§ ABOUT THIS TASK
Count each line below that has "elbow" anywhere in it. Answer with the total alone.

§ PROVIDED DATA
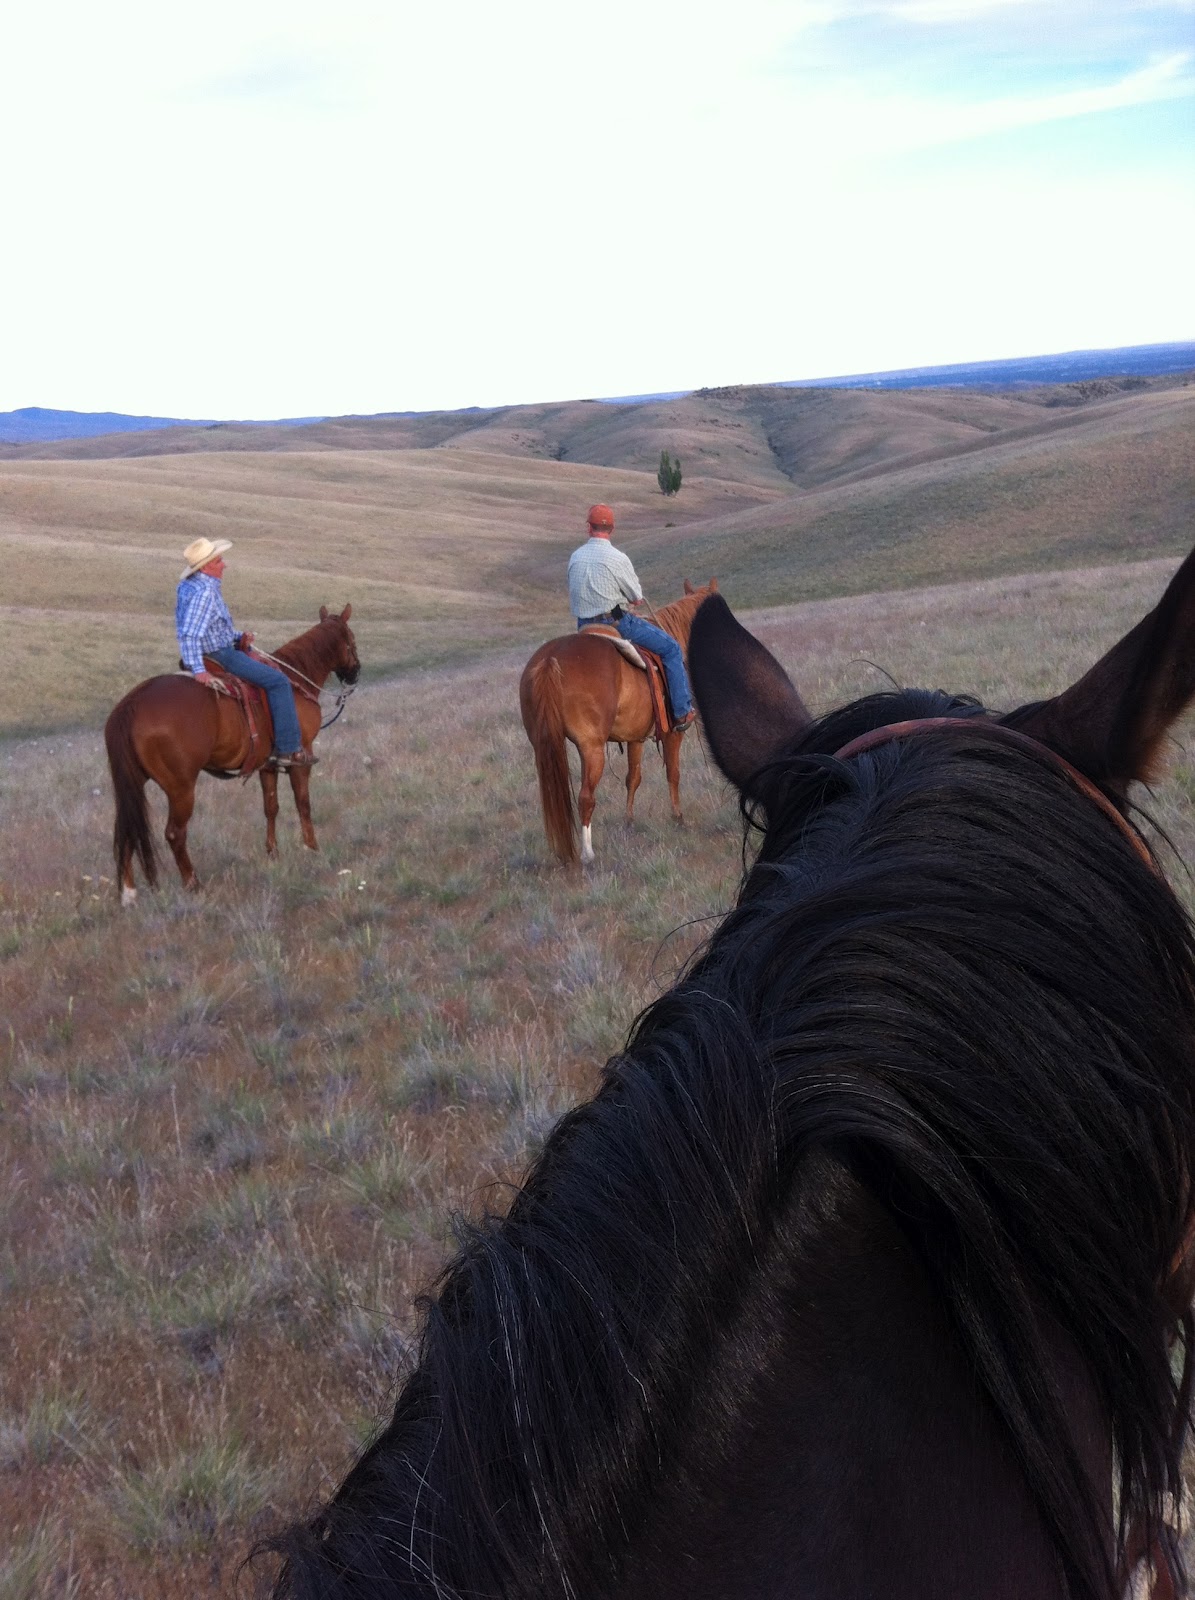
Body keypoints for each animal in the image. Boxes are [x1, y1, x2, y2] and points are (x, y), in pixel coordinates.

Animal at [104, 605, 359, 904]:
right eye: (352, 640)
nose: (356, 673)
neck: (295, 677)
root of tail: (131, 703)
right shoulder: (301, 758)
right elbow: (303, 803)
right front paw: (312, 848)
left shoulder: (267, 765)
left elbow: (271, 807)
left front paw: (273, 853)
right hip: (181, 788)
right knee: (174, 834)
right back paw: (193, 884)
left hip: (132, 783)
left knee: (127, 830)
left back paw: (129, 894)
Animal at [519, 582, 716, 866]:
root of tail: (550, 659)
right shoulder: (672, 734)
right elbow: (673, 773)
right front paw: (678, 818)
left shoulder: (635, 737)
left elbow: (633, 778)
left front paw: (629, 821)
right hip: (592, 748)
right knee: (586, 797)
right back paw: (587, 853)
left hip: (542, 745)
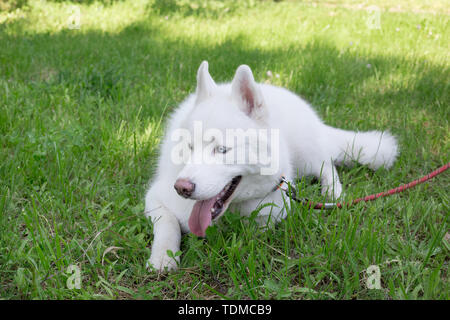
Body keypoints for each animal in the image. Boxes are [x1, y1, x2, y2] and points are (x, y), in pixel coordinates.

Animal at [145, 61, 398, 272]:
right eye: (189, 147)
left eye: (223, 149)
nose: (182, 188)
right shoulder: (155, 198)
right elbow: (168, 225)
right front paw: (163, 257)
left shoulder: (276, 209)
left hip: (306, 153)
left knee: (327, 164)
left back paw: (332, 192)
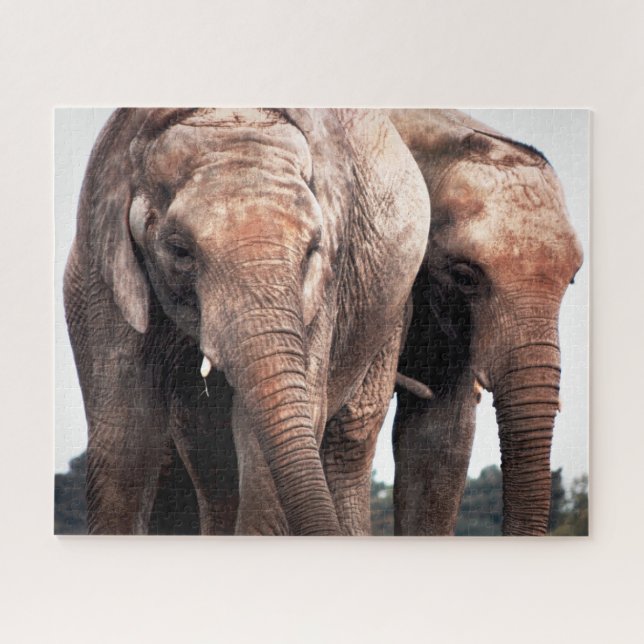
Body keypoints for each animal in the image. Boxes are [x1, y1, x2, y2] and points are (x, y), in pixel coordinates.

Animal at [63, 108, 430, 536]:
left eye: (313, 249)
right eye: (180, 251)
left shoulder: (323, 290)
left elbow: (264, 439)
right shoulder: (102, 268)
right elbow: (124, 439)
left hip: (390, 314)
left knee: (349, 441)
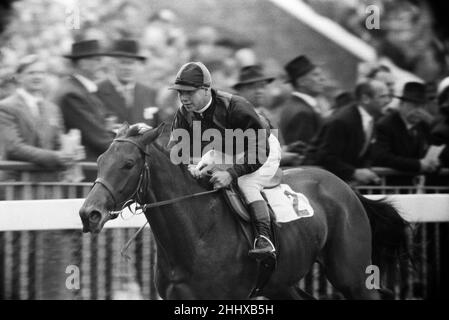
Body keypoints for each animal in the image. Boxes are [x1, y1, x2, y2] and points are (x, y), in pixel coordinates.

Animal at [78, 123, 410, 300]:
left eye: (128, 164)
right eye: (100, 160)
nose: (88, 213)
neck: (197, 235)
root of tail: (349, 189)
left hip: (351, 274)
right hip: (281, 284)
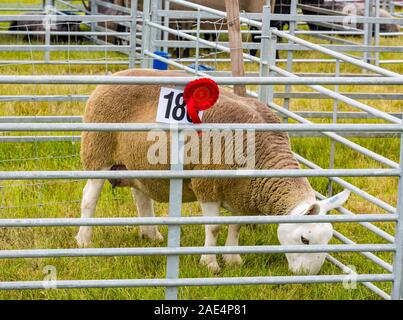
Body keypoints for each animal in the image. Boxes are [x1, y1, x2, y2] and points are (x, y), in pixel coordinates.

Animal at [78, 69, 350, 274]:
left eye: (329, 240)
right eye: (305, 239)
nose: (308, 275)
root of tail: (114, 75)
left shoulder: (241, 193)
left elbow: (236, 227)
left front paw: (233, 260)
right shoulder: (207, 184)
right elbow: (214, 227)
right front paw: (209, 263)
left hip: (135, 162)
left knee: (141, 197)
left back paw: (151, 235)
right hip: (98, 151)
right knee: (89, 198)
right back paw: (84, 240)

* * *

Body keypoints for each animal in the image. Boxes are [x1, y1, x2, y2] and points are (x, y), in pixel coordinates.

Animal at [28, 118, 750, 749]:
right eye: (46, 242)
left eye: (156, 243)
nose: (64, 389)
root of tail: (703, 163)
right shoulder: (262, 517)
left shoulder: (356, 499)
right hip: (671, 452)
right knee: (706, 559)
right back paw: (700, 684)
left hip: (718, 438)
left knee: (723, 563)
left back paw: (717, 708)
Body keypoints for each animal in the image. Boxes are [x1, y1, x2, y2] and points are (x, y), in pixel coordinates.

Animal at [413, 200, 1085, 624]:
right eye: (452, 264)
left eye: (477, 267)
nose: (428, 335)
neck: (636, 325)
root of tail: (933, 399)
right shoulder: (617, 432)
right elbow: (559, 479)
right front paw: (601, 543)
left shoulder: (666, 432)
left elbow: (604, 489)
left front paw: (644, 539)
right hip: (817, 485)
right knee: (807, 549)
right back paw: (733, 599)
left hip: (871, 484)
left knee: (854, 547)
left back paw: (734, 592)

§ ANSWER SECTION
11